Reduz-se, assim, a papelada exigida, e acaba a necessidade de cinco comparecimentos a repartições públicas. Apenas o desbloqueio do cadastro de contribuinte municipal ainda precisa ser realizado em pessoa, algo que a prefeitura também promete eliminar.

 

É incrível constatar que até providências óbvias ainda não eram plenamente adotadas, como a possibilidade de verificar previamente se uma empresa está apta a funcionar num determinado local, de forma a evitar perder tempo com outros procedimentos burocráticos.

 

Quaisquer avanços, portanto, são bem-vindos.
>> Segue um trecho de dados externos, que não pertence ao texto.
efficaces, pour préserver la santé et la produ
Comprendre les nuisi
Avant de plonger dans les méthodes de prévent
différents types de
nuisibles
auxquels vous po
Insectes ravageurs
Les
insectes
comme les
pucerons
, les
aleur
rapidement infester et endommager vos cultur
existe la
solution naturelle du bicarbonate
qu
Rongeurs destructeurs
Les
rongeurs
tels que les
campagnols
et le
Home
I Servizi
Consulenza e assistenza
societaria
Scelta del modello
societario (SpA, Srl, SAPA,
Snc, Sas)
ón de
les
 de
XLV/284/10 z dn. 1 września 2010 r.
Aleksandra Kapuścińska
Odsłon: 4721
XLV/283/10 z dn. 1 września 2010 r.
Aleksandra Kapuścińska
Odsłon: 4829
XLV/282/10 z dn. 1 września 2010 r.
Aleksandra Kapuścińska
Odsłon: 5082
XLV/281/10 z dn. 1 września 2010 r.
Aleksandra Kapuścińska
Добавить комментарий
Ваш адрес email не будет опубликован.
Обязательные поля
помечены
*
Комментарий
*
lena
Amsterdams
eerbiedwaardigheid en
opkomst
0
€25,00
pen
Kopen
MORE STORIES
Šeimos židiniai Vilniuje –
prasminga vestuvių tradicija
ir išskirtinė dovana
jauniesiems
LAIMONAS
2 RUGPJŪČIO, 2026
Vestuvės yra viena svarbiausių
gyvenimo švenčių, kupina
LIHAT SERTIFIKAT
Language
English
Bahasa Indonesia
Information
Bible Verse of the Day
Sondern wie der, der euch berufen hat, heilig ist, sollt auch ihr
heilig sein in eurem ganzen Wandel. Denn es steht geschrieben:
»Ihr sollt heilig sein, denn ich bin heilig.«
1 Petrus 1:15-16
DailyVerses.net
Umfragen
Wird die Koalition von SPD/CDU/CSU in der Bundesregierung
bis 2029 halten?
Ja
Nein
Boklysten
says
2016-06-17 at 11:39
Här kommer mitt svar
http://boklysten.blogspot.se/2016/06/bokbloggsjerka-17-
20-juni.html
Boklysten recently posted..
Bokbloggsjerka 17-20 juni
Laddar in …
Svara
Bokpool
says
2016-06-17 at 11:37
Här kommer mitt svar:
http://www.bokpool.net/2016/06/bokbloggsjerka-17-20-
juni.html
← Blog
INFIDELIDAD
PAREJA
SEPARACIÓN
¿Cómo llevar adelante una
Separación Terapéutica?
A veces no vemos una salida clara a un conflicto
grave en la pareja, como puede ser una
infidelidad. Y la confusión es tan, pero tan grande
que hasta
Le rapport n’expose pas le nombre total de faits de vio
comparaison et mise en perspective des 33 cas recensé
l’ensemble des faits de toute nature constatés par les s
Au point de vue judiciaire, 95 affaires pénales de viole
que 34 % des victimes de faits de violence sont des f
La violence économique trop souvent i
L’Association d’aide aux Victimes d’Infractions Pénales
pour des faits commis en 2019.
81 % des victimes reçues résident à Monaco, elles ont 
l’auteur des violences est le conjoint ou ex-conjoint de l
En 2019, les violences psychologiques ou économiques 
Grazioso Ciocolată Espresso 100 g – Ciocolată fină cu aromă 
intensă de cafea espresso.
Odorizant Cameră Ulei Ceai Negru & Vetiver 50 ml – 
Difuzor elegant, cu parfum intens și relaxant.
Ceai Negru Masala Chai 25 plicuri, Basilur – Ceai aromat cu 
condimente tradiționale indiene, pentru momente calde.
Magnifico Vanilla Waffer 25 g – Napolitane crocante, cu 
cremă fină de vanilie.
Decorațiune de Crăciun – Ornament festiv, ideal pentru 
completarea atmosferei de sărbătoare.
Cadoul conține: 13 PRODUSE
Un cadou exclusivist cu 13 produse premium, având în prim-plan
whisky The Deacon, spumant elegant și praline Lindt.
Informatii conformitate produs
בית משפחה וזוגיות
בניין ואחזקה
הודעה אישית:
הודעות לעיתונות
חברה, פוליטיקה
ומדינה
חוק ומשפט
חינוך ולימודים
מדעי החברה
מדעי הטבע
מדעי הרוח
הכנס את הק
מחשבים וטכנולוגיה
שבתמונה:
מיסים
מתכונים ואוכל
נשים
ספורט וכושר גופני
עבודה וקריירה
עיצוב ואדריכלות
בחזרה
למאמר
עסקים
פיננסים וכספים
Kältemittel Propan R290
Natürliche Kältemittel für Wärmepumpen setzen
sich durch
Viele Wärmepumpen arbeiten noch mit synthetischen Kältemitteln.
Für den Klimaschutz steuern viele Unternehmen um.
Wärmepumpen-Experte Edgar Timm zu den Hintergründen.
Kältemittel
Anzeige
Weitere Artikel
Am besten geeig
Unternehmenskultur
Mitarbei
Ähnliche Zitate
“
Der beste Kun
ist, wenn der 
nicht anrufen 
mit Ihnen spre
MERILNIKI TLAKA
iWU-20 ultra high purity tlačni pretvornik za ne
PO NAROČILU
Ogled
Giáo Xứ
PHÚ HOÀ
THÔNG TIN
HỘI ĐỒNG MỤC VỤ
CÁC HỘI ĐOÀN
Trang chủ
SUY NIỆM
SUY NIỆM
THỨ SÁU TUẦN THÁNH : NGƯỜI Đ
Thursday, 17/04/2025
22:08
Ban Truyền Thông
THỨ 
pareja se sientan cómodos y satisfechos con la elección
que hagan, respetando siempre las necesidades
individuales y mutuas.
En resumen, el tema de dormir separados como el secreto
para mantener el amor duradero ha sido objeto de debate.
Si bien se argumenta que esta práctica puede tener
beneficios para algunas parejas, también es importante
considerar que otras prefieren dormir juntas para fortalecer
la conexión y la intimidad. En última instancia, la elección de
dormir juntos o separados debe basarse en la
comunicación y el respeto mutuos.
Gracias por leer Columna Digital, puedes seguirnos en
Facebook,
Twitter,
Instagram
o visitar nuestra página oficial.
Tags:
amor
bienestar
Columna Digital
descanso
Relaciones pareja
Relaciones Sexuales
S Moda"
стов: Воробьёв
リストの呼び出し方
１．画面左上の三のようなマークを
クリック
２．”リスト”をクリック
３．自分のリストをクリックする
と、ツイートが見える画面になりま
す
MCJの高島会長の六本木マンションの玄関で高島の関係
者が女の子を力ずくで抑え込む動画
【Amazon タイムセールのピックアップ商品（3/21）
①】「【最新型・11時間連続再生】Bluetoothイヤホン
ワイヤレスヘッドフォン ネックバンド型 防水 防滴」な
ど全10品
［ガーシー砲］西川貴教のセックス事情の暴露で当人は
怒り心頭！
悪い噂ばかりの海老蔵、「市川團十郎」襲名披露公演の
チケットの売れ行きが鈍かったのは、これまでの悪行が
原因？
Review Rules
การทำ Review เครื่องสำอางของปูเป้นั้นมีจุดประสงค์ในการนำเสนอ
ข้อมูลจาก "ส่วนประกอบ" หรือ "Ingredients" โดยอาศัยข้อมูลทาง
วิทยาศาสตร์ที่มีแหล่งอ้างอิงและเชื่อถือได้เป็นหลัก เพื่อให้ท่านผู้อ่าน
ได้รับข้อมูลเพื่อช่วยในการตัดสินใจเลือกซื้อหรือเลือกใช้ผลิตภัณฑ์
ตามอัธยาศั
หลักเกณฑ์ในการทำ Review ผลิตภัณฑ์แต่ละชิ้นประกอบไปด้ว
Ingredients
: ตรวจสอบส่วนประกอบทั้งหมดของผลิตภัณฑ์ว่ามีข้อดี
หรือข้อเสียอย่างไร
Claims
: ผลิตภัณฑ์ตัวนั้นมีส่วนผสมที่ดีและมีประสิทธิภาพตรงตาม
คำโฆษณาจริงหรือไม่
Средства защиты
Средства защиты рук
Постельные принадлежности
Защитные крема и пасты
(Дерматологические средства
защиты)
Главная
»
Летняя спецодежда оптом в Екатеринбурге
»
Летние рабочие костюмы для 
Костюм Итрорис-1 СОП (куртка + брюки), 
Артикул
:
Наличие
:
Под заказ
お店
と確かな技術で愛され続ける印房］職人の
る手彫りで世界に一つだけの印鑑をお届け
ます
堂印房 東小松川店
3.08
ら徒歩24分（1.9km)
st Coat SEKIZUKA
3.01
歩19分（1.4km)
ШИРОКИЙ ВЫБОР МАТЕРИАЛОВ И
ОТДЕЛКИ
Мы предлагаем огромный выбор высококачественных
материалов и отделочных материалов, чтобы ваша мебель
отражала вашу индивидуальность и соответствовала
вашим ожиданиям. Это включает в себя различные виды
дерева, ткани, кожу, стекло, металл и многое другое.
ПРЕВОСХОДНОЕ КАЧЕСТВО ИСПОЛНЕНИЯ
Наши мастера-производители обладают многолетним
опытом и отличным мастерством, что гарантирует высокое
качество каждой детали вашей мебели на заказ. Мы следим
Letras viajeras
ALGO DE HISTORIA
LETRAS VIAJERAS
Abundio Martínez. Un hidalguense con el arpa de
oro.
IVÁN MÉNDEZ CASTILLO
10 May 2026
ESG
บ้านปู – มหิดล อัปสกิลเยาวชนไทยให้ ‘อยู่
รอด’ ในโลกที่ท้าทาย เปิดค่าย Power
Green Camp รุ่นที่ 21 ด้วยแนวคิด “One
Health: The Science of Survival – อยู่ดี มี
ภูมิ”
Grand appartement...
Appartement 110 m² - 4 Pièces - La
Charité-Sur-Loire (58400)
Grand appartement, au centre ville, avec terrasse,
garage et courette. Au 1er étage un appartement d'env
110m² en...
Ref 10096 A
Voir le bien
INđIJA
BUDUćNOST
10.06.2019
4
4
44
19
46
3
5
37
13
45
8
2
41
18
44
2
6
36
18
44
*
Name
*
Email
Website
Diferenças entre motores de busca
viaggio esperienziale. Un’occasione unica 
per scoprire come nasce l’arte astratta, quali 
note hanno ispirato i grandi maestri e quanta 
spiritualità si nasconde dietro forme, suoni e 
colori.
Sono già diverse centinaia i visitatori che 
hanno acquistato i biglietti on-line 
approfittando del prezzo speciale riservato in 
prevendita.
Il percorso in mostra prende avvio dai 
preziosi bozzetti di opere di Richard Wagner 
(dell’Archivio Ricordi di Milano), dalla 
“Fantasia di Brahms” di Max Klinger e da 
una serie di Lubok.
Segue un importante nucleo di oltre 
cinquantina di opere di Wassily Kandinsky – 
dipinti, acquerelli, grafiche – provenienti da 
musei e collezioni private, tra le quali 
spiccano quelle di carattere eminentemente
O sistema que começa a ser implementado pela prefeitura propõe, ademais, uma interessante mudança de filosofia.

 

Sai de cena a desconfiança do Estado quanto à idoneidade do empreendedor, refletida na imposição de múltiplas chancelas oficias e fiscalizações prévias.

 

Em vez disso, os dados prestados são agora tidos como verdadeiros e verificados apenas a posteriori, com punições no caso de fraudes.

 

Somente nos casos em que há perigo potencial para a coletividade —uma atividade que envolva produtos tóxicos, por exemplo—, a fiscalização precisa anteceder o funcionamento da empresa.

 

Desde que garantida uma regulação eficiente, trata-se de uma saudável mudança de atitude. É a prática predominante no mundo desenvolvido, onde presume-se a boa-fé dos cidadãos.